Suffering is a bitter pill to swallow. But we serve a God who also ate the bitter pill. He suffered. He did it to defeat sin; He did it for you; He did it for me. When we read Psalm 91 in light of the cross, we realize that all of the promises of God’s heart to us in that psalm are “yes” and “amen” in Jesus Christ. No matter what befalls us on this earth, we can never be snatched from His hand.

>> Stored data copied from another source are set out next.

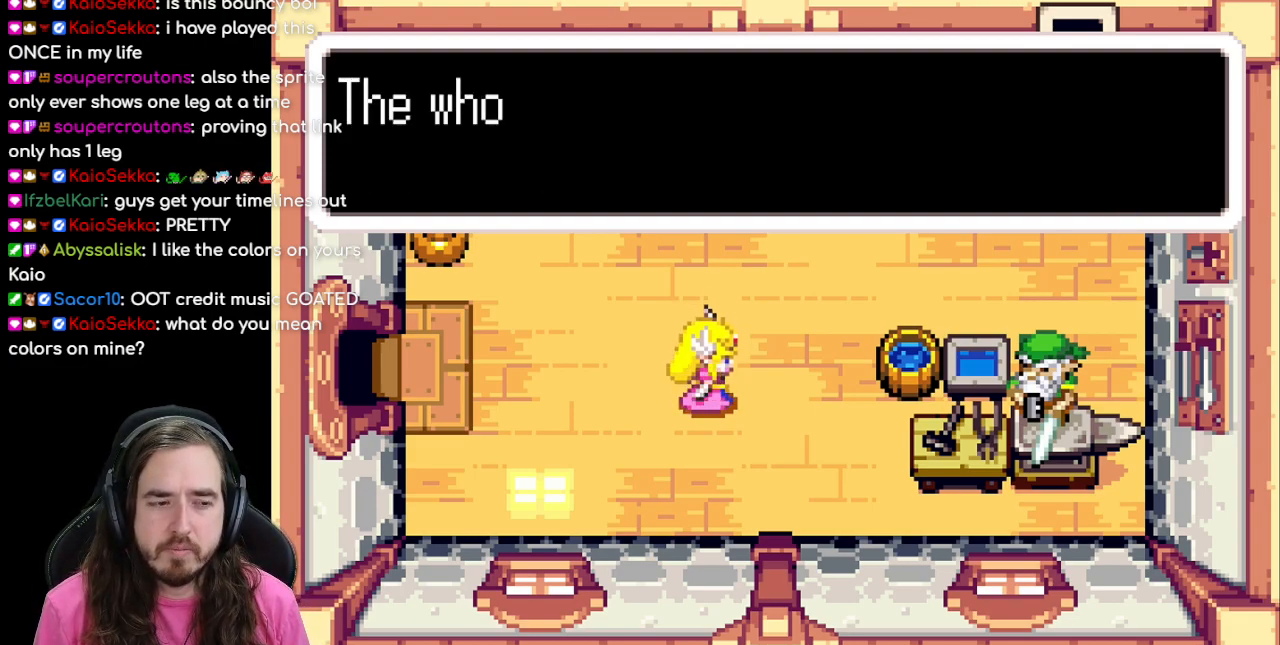
{"buttons": [], "events": []}
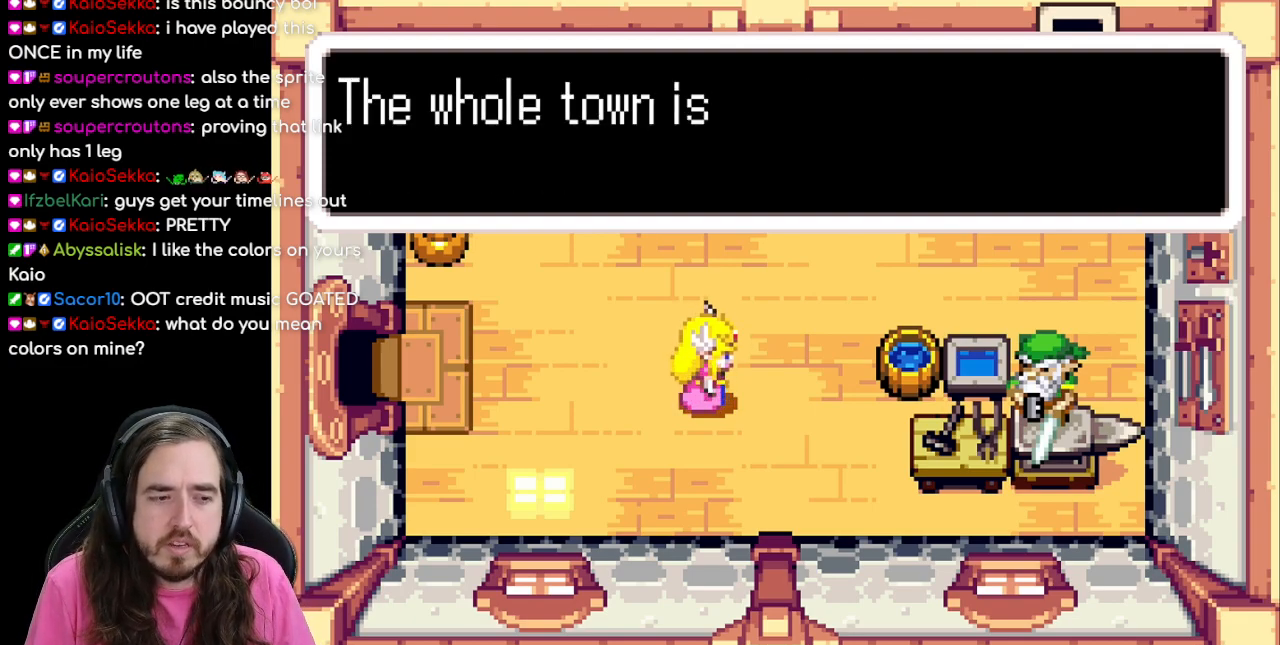
{"buttons": [], "events": []}
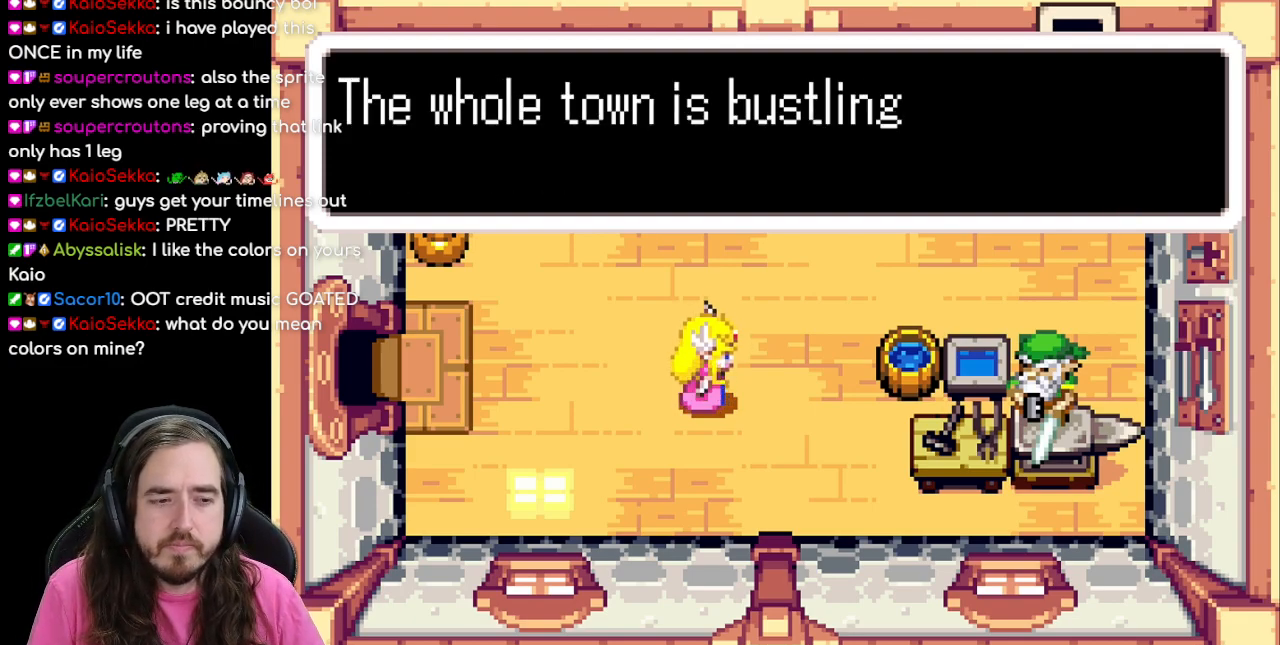
{"buttons": [], "events": []}
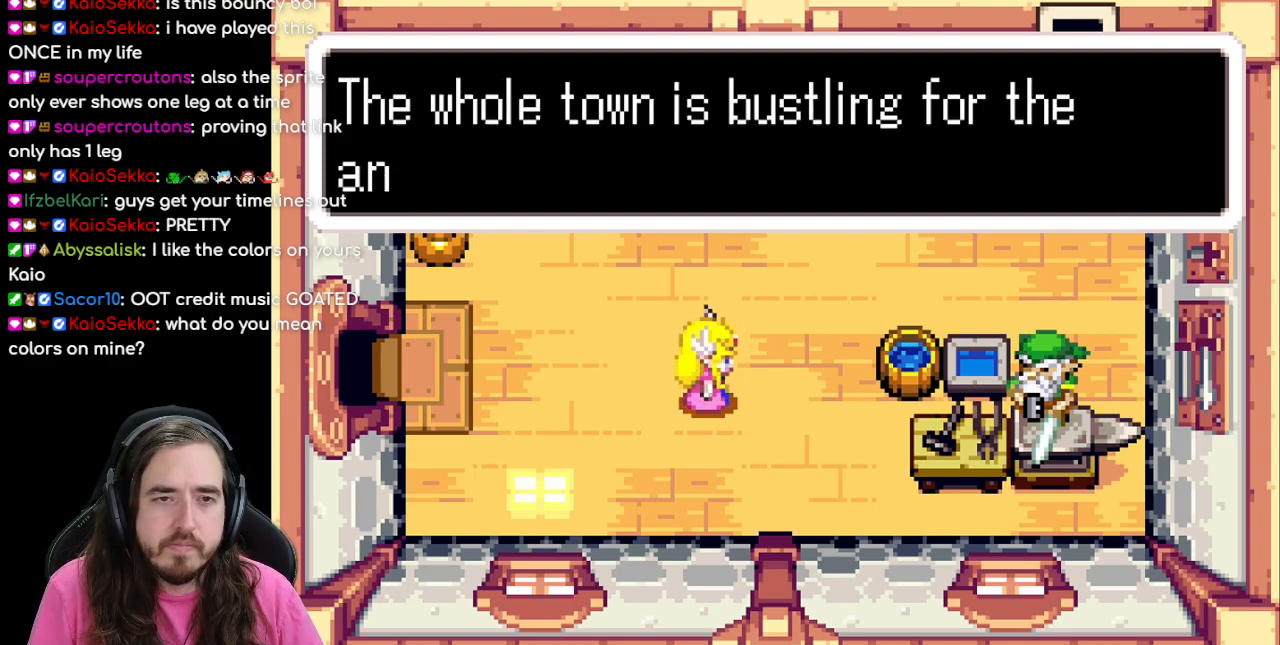
{"buttons": [], "events": [[183, "B", "down"], [433, "B", "up"]]}
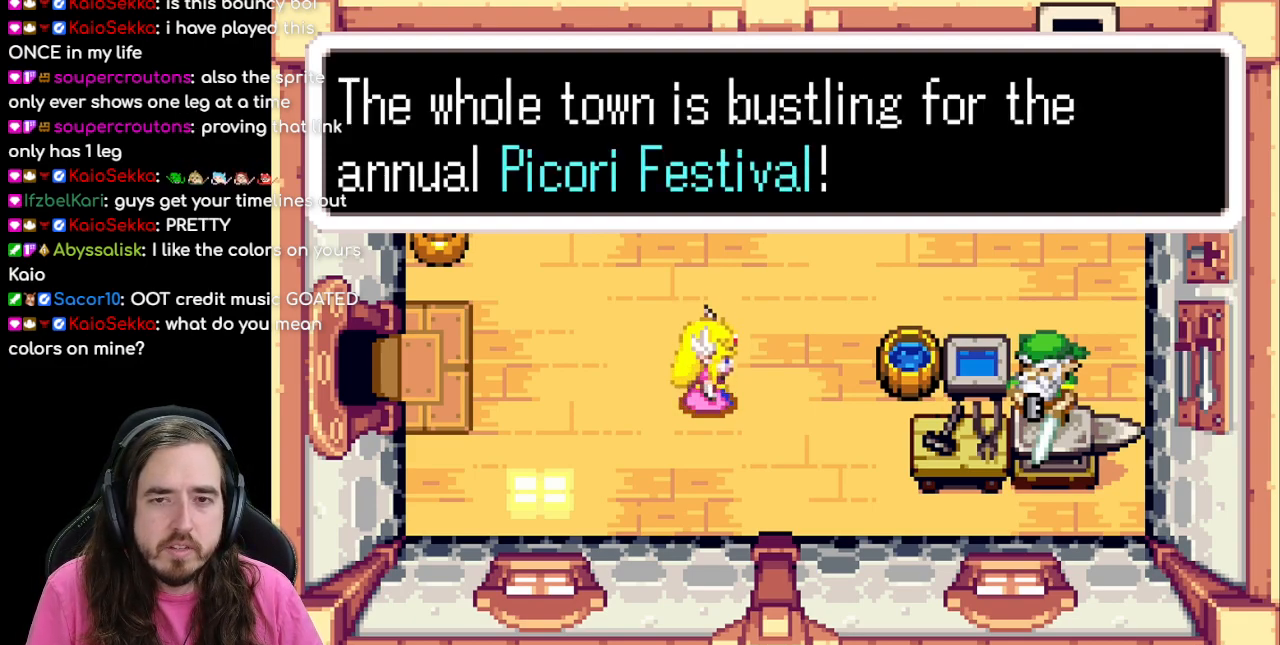
{"buttons": [], "events": []}
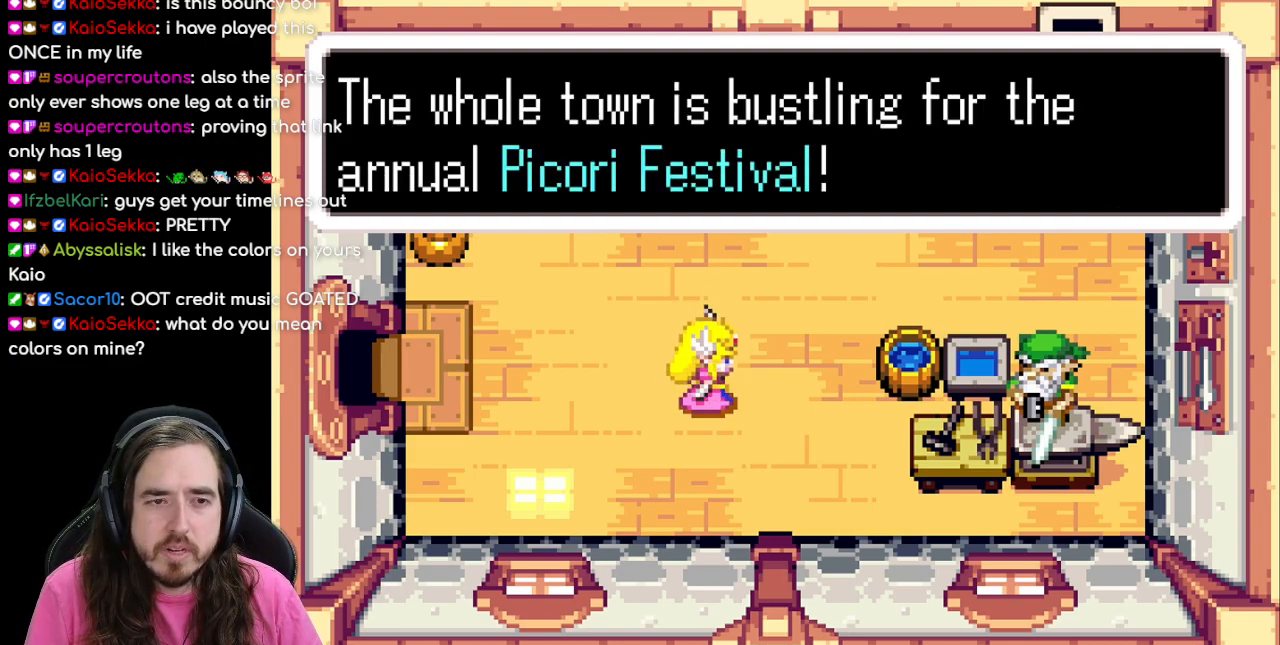
{"buttons": ["A"], "events": [[383, "A", "down"]]}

Death itself has been defeated.

Jesus said in Mathew 23:37, “How often I have longed to gather your children together, as a hen gathers her chicks under her wings, and you were not willing.” Jesus suffered; we suffer. But there is comfort in the suffering. There is comfort in the knowledge that our eternity is secure. Let us come close to Jesus and allow Him to gather us under His wings. Let us find peace in our Savior who gave everything for us.

Dominic Done wrote, “When we choose gratitude, we aren’t denying our frustration and pain; we’re planting seeds of hope in the midst of those fractured places. Gratitude leverages life’s brokenness to allow the light in. Gratitude is the soul’s war against despair.” In Christ, we have so much to be grateful for. He is our high tower, our ever-present help in time of need.

If you are in the midst of a broken and fractured place, know you are still surrounded by the love of God. Draw close to Him, and let Him draw you to Himself. He is a God who truly understands your pain. He is with you in your trouble, and one day, He will literally wipe every tear from your eyes.